═══ Given data ═══
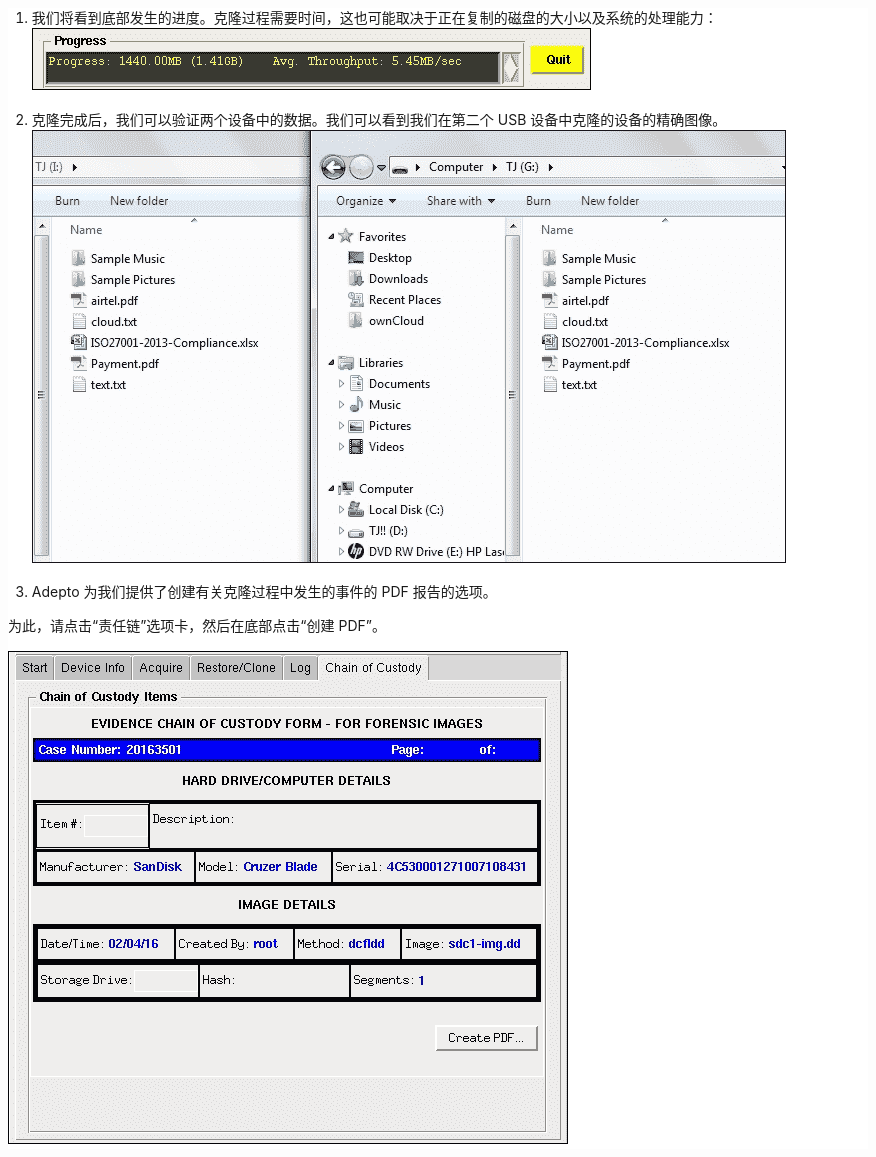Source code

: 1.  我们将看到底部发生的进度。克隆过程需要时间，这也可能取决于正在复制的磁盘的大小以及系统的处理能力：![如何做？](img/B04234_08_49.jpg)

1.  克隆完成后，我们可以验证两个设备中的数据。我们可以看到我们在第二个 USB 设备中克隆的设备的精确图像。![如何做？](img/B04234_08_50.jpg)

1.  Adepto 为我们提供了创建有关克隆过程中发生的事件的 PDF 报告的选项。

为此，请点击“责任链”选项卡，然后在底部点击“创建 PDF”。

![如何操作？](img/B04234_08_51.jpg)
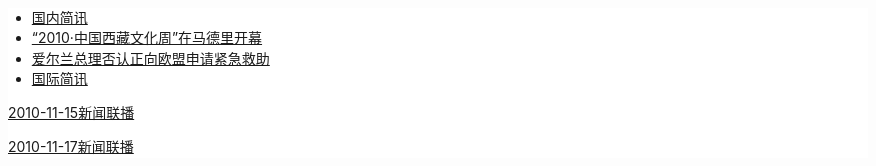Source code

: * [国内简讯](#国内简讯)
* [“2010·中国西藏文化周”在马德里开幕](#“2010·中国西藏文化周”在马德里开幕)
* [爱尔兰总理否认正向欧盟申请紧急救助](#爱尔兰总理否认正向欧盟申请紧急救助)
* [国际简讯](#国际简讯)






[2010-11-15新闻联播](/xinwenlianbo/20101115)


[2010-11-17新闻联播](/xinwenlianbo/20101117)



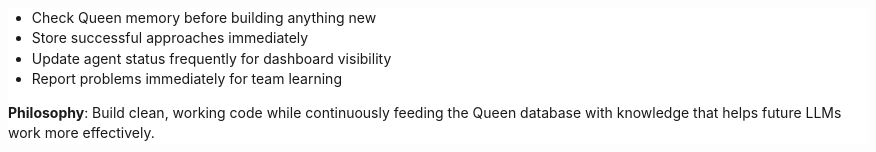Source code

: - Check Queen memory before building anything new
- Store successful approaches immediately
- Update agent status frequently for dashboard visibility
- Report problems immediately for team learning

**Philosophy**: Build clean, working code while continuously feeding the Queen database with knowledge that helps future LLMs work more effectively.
═══
═══ Given data ═══
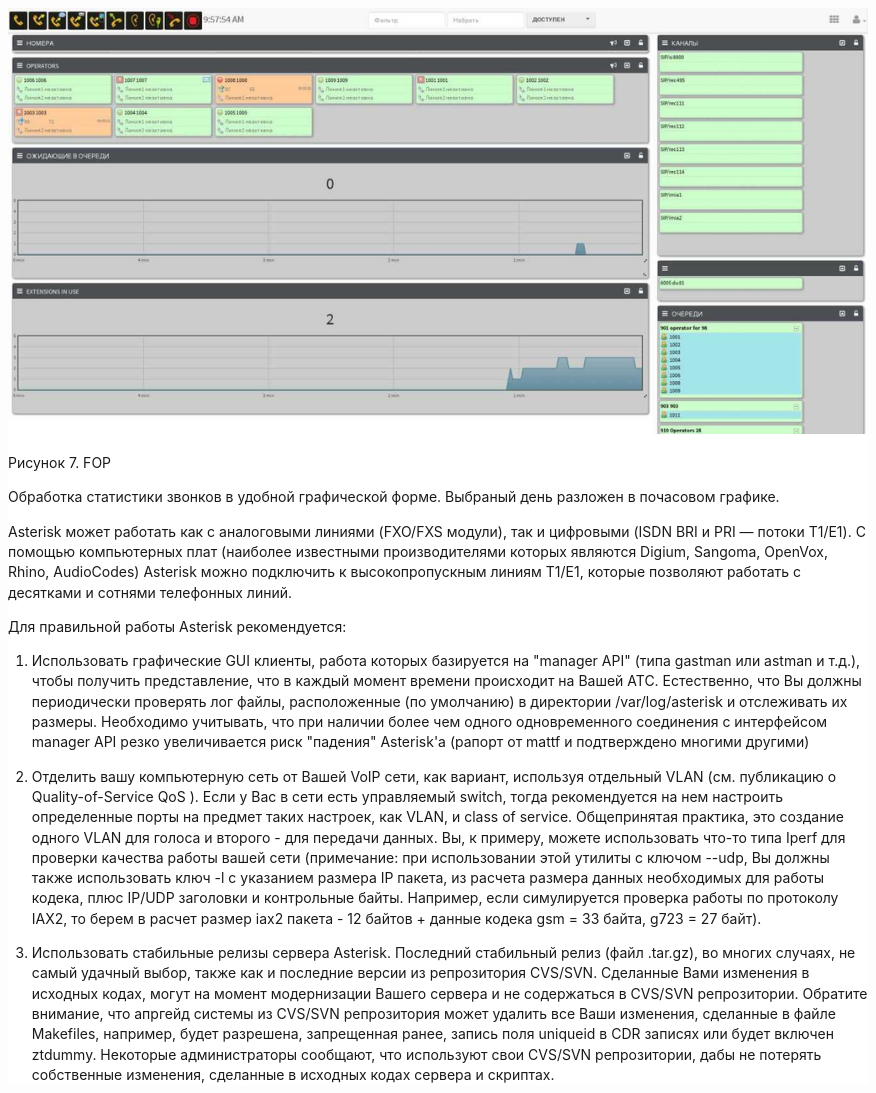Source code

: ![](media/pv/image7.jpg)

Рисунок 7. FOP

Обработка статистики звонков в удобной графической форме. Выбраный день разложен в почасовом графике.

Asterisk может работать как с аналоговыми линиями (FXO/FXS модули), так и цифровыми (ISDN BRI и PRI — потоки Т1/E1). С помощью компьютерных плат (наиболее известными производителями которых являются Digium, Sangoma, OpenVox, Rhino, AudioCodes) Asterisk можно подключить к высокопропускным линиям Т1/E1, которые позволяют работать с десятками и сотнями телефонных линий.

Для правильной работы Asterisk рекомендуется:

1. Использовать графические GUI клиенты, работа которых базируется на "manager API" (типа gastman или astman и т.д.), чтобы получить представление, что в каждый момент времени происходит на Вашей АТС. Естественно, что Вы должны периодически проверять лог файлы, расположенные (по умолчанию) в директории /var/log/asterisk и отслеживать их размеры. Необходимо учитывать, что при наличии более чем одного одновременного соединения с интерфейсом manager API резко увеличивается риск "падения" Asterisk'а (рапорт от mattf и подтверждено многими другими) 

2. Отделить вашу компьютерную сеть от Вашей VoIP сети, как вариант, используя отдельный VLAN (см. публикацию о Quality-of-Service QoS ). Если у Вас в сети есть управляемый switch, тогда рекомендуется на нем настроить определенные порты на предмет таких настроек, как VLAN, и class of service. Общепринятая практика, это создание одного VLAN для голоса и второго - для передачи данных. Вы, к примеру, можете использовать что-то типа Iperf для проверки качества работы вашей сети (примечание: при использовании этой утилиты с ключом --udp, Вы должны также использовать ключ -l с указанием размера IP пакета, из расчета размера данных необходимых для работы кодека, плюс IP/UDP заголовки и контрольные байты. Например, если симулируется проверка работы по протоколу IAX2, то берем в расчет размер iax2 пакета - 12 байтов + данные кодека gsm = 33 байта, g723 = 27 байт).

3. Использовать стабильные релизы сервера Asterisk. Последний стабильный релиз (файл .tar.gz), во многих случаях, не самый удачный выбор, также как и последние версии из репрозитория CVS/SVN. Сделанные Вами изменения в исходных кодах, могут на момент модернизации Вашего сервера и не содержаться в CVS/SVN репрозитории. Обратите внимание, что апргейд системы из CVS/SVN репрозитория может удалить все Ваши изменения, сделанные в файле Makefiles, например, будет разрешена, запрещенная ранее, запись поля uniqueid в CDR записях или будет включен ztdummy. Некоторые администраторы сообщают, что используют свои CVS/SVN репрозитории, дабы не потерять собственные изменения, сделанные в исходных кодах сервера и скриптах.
═══
Directions for this task — Excerpt from the records above: set down only the lines from the one that contains "[2010-11-17新闻联播](/xinwenlianbo/20101117)" through the one that contains "- Report problems", inclusive, word for word. Pictures stay out.

Answer —
[2010-11-17新闻联播](/xinwenlianbo/20101117)



Source code

: - Check Queen memory before building anything new
- Store successful approaches immediately
- Update agent status frequently for dashboard visibility
- Report problems immediately for team learning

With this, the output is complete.